I hadn’t seen the additional tricks that Apple did with indirection. I wonder if they get much performance. In GNUstep, we actually implemented the tiny string optimisation quite a few years before Apple back in 2011. We only stored 8-character ASCII strings though, which hits most path components and dictionary keys. In the 2.0 ABI, I also modified clang to generate these for string literals, which saves a surprising amount of binary size.
Equality comparison is one of the big wins for the tiny string encoding. When two things are tiny strings, equality comparison is straight pointer comparison. When you use tiny strings as dictionary keys, you get some nice wins there.

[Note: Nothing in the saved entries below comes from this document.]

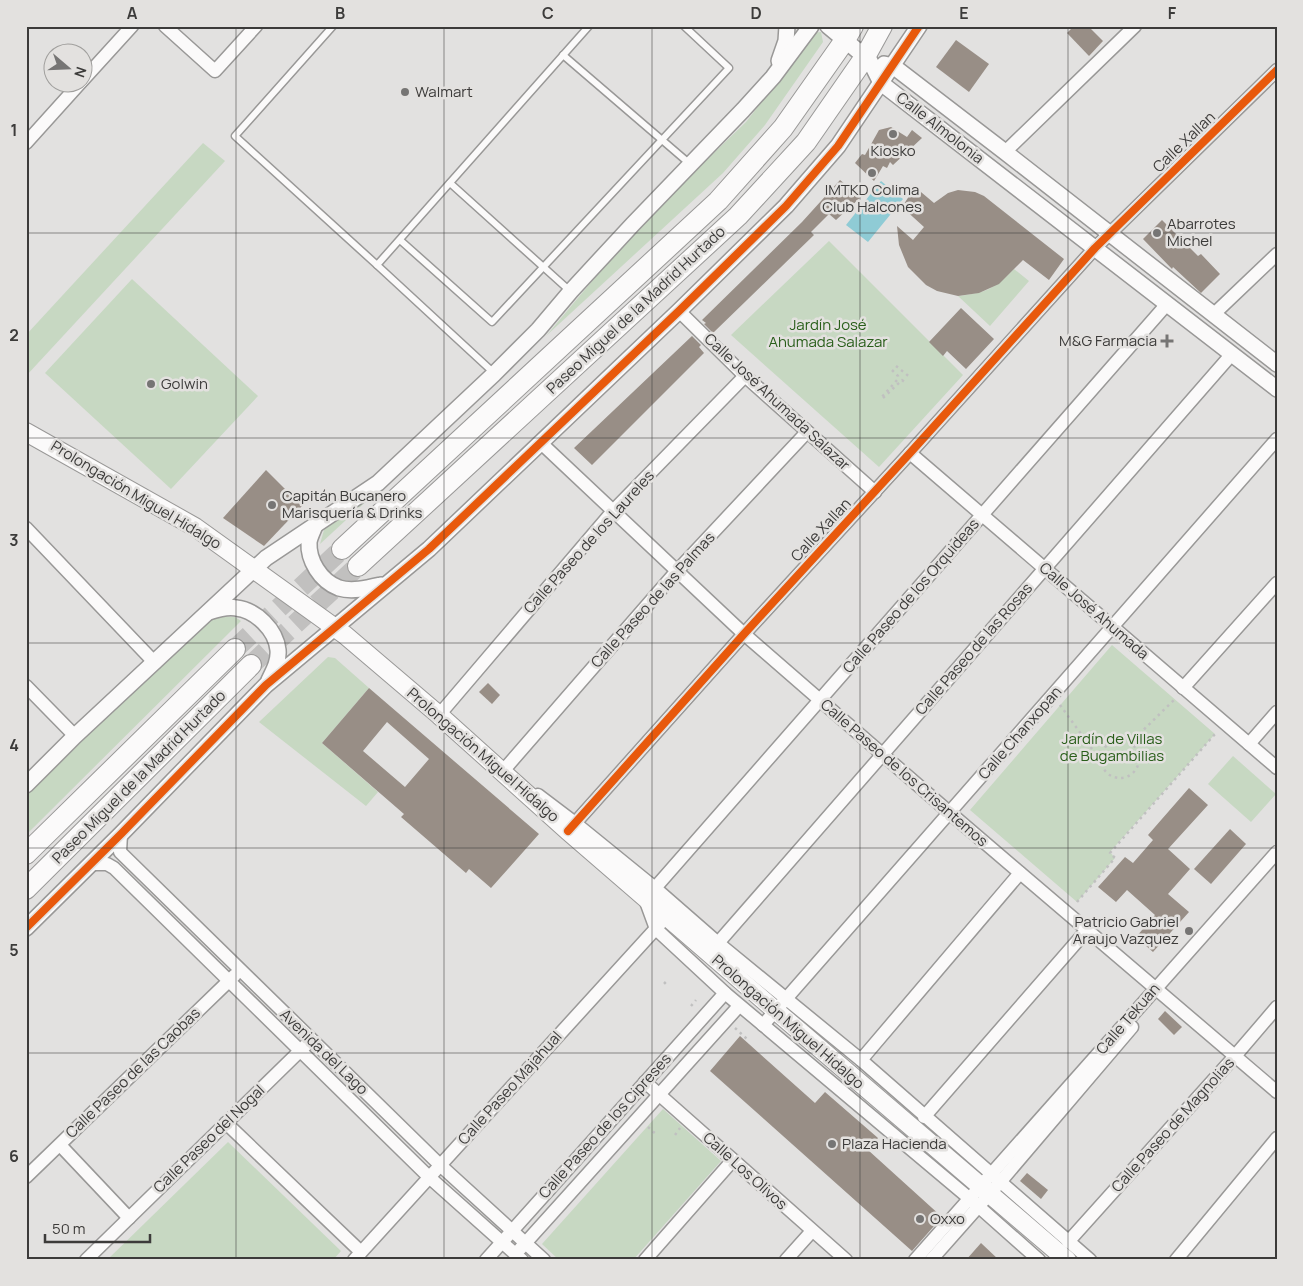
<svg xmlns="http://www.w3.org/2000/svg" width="1303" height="1286" font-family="Manrope,sans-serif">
<rect width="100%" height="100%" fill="#e2e1e0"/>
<g fill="#c7d8c2">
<polygon points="821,32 823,42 765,125 723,173 546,336 640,224 746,122 777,82 810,33"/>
<polygon points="203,143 225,161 26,376 26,335"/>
<polygon points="829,241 963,375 879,467 731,335"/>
<path d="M1014,269L1029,281L990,326L958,296C986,293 994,289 1014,269Z"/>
<polygon points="132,279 258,396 171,489 45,373"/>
<polygon points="372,496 320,544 324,530 327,525"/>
<polygon points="222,616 235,617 241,621 26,835 26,796 133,691 211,620"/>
<polygon points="1112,645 1215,734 1110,852 1115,858 1077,902 970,810"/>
<polygon points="328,657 335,658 369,688 322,743 378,792 366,806 259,722"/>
<polygon points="1233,756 1276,794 1251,822 1208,784"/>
<polygon points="663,1109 721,1161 633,1260 559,1260 542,1244"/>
<polygon points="228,1142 341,1251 333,1260 107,1260"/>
</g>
<polygon fill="#8fcbd5" points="881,181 903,199 868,242 846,225"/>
<g fill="#988e86" fill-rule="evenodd">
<polygon points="1074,26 1088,26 1103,41 1089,56 1067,33"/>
<polygon points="956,40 989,64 969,92 936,67"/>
<polygon points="891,127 907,137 912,130 922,138 893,165 890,162 887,168 883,166 874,181 855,163 862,154 865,155 879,130"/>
<polygon points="840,180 861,197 836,220 829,214 811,232 814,235 713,333 704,324 706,323 702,320 802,222"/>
<polygon points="915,187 934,203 948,193 958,190 975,192 984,196 1064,259 1049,280 1023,260 999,284 979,293 958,296 937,291 926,285 908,267 899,245 897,226 913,240 924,227 902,207"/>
<polygon points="1162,220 1198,256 1201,254 1220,274 1201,293 1173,267 1172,269 1143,239"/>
<polygon points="961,308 994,339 966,369 947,351 943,356 929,342"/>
<polygon points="692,336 701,345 699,347 704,353 592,465 574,448"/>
<polygon points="266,470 302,506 264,546 223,518"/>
<polygon points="488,683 500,695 492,704 479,692"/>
<path d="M369,688L539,834L491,888L469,869L466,873L401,817L404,814L322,743ZM387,722L429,759L405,787L363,751Z"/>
<polygon points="1189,788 1208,805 1168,849 1190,869 1168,894 1189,912 1153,952 1136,937 1155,915 1127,890 1116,902 1098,887 1125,857 1133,863 1153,840 1148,835"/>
<polygon points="1230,829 1246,844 1211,884 1194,869"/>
<polygon points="1165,1011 1182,1027 1174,1035 1158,1019"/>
<polygon points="740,1036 815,1103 825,1092 878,1138 868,1150 942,1217 912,1251 710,1071"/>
<polygon points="1027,1173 1048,1190 1041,1199 1020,1181"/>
<polygon points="981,1243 999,1260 966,1260"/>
</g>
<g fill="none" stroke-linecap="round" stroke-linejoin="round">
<g stroke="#c1c0bf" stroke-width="20" stroke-dasharray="20 10" stroke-linecap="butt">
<polyline points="235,649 342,549"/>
<polyline points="251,665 358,566"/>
</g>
<g stroke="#999897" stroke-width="9">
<g id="service">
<polyline points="333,26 235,136 377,265"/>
<polyline points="563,55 690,164"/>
<polyline points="450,183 570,291"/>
<polyline points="400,240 492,322 729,68 684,26"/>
<polyline points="494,373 377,265 589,26"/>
</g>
</g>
<g stroke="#999897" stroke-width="15">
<g id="minor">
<polyline points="165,26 215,71 256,26"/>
<polyline points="82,81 132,26"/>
<polyline points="26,143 81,82"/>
<polyline points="1005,152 1135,26"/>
<polyline points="679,311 745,376 875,492"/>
<polyline points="1214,314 1277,254"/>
<polyline points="540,442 744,634 950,813 1277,1092"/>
<polyline points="910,453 1277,768"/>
<polyline points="26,528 155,663"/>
<polyline points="26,686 75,736"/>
<polyline points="1183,688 1277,583"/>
<polyline points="439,715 613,511 745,376"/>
<polyline points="1249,744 1277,712"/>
<polyline points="503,771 676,572 807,432"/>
<polyline points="538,795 575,823 655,888 718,943 861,1060 1090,1260"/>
<polyline points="568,831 744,634 910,453 1095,248 1277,70"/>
<polyline points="121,834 120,852 440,1165 544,1260"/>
<polyline points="90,864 107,864 114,868 429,1177 522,1260"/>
<polyline points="655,888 1167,304"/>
<polyline points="645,899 656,929 725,993 969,1198 1039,1260"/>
<polyline points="718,943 1231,355"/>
<polyline points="763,1025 1277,439"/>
<polyline points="861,1060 1020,873"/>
<polyline points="645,1082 846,1260"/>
<polyline points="924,1117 1087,930"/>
<polyline points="226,1123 361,1252"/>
<polyline points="60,1145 129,1218"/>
<polyline points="26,1177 235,975"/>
<polyline points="1068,1242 1235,1056 1277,1007"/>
<polyline points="520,1249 739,1006"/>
<polyline points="86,1260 306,1045"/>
<polyline points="354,1260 660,924"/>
<polyline points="486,1260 725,993"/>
<polyline points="645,1260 733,1160"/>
<polyline points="786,1260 812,1231"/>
<polyline points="915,1260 1277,852"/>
<polyline points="931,1260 1001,1181 1132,1027"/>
<polyline points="1176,1260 1277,1138"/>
</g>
</g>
<g stroke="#999897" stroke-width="18">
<g id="tertiary">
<polyline points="828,26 870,61 881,83 1277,389"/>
<polyline points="779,61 786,41 787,26"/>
<polyline points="884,64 893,66 1005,152 1277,364"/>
<path d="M316,523C314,529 310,536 309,542C308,560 320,581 339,588C352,592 368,588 381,585"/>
<path d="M209,612C218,609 227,606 236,608C256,610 276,630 278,650C279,661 274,670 269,680"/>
<polyline points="26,785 75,736 266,558 378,483 494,374 538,330 571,291 633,224 743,110 773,77 811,26"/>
<polyline points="26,928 121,834 266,685 429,549 679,311 786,206 838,146 919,26"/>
</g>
</g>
<g stroke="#999897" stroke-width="20">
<polyline id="secondary" points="26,432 195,527 345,635 439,715 568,831 776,1011 1067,1260"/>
</g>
<g stroke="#999897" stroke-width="22">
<g id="trunk">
<polyline points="342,549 718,201 783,128 845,40 853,26"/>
<polyline points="358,566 738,216 806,142 865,57 882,26"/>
<polyline points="26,854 235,649"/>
<polyline points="26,889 251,665"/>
</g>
</g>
<g stroke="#c0c0c0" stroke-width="2.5" stroke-dasharray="2.5 4" stroke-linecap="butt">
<polyline points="896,366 911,378"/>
<polyline points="892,370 898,376 898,379 881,398 883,398 902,380 906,383"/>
<polyline points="1060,705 1100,760"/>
<circle cx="1120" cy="759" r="19"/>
<polyline points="1130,743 1175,699"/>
<polyline points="1077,902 1115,858 1110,853 1215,734"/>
<polyline points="664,982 668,986"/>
<polyline points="691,1006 696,1000"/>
<polyline points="735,1028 747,1039"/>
<polyline points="648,1127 657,1135"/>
<polyline points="675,1135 680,1128"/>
</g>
<use href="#service" stroke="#fbfafa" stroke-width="6"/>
<use href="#minor" stroke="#fbfafa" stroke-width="12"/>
<use href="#tertiary" stroke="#fbfafa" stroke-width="15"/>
<use href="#secondary" stroke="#fbfafa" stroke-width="18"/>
<use href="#trunk" stroke="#fbfafa" stroke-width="20"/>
<g stroke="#e3e1df" stroke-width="11">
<g id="cycleway">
<polyline points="568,831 744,634 910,453 1095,248 1277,70"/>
<polyline points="26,928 121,834 266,685 429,549 679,311 786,206 838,146 919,26"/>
</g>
</g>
<use href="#cycleway" stroke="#e8590c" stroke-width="8"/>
</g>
<path fill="none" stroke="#3c3b3a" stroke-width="1" stroke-opacity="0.55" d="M236,26V1260M444,26V1260M652,26V1260M860,26V1260M1068,26V1260M26,233H1277M26,438H1277M26,643H1277M26,848H1277M26,1053H1277"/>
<g fill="#767574" stroke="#e3e1df" stroke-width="2">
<circle cx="405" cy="92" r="5"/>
<circle cx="893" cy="134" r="5"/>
<circle cx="872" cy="173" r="5"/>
<circle cx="1157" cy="233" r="5"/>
<path d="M1164.5 333.5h5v5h5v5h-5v5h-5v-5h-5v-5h5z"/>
<circle cx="151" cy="384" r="5"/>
<circle cx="272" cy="505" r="5"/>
<circle cx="1189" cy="931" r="5"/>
<circle cx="832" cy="1144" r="5"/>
<circle cx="920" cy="1219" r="5"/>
</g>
<g text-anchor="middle" stroke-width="5" stroke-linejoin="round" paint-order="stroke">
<g font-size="15" fill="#3c3b3a" stroke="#e3e1df" text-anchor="start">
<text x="415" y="97">Walmart</text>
<text x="893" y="156" text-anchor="middle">Kiosko</text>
<text x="872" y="195" text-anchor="middle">IMTKD Colima<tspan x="872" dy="17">Club Halcones</tspan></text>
<text x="1167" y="229">Abarrotes<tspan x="1167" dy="17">Michel</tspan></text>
<text x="1157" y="346" text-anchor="end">M&amp;G Farmacia</text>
<text x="161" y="389">Golwin</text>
<text x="282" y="501">Capitán Bucanero<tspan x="282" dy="17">Marisquería &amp; Drinks</tspan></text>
<text x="1179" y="927" text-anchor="end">Patricio Gabriel<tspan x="1179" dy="17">Araujo Vazquez</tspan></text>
<text x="842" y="1149">Plaza Hacienda</text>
<text x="930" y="1224">Oxxo</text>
</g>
<g font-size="15" fill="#3c3b3a" stroke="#e3e1df">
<text transform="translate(940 128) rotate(38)" y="5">Calle Almolonia</text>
<text transform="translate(1184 142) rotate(-44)" y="5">Calle Xallan</text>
<text transform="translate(636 310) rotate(-43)" y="5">Paseo Miguel de la Madrid Hurtado</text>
<text transform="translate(777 402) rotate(43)" y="5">Calle José Ahumada Salazar</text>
<text transform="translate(136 495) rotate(31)" y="5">Prolongación Miguel Hidalgo</text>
<text transform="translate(821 530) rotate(-47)" y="5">Calle Xallan</text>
<text transform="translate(589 542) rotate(-48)" y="5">Calle Paseo de los Laureles</text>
<text transform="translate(911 596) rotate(-49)" y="5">Calle Paseo de los Orquideas</text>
<text transform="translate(653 600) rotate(-48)" y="5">Calle Paseo de las Palmas</text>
<text transform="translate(1094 611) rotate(41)" y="5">Calle José Ahumada</text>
<text transform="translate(974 649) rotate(-49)" y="5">Calle Paseo de las Rosas</text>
<text transform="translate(1020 733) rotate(-49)" y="5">Calle Chanxopan</text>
<text transform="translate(483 755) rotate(41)" y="5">Prolongación Miguel Hidalgo</text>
<text transform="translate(904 773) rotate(41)" y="5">Calle Paseo de los Crisantemos</text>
<text transform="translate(139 777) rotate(-45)" y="5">Paseo Miguel de la Madrid Hurtado</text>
<text transform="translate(1128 1019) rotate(-49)" y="5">Calle Tekuan</text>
<text transform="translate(788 1022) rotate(41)" y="5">Prolongación Miguel Hidalgo</text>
<text transform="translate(324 1052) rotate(44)" y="5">Avenida del Lago</text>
<text transform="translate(133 1073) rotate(-44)" y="5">Calle Paseo de las Caobas</text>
<text transform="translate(510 1088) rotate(-48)" y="5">Calle Paseo Majahual</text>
<text transform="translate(1173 1125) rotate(-48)" y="5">Calle Paseo de Magnolias</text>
<text transform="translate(605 1126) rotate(-48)" y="5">Calle Paseo de los Cipreses</text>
<text transform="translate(209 1139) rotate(-44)" y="5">Calle Paseo del Nogal</text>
<text transform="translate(745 1171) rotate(42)" y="5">Calle Los Olivos</text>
</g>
<g font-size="15" fill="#295e1a" stroke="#e3e1df">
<text x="828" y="330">Jardín José<tspan x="828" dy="17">Ahumada Salazar</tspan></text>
<text x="1112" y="744">Jardín de Villas<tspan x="1112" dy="17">de Bugambilias</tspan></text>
</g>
</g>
<rect width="1303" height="1286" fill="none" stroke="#e3e1df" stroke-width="55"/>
<g transform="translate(68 68) rotate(109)"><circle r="24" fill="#e3e1df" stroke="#a09f9d"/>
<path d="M0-4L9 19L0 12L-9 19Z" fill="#767574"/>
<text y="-8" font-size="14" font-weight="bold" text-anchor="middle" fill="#3c3b3a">N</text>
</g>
<path d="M45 1234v8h105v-8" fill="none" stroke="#3c3b3a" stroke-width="2.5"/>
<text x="52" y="1234" font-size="15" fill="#3c3b3a" stroke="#e3e1df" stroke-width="4" paint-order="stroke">50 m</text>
<rect x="28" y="28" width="1248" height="1230" fill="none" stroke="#3c3b3a" stroke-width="2"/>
<g font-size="16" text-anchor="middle" font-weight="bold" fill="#3c3b3a">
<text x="132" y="19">A</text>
<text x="340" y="19">B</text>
<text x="548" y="19">C</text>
<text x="756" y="19">D</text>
<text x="964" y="19">E</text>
<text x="1172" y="19">F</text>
<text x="14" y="136">1</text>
<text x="14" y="341">2</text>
<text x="14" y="546">3</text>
<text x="14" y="751">4</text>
<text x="14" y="956">5</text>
<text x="14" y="1162">6</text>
</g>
</svg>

Apple’s tricks work well if they can guarantee that all of the strings in the smaller character set will always be in that form, but that unfortunately precludes using them for string literals (unless something rewrites the literals, though that means you need to load them from a writeable page and can’t materialise them directly in the instruction stream).
One of the most interesting things for me about this work was that it made -UTF8String much more expensive. For normal ASCII NSStrings, that method just retains and autoreleases self and returns a pointer to the internal buffer. With the tiny string work, it had to allocate a new autoreleased NSData to hold the buffer. A surprising amount of code has -UTF8String on its fast path and it took quite a bit of work to fix all of that code.
The thing I’m really curious about is how the short-string table is computed. Presumably Apple can dump all of the binaries on the app store and find the most common string literals (and possibly even collect telemetry from NSString for dynamically created strings), but that won’t necessarily give the ideal result for any given program. It would be really interesting to build this table dynamically as a program runs.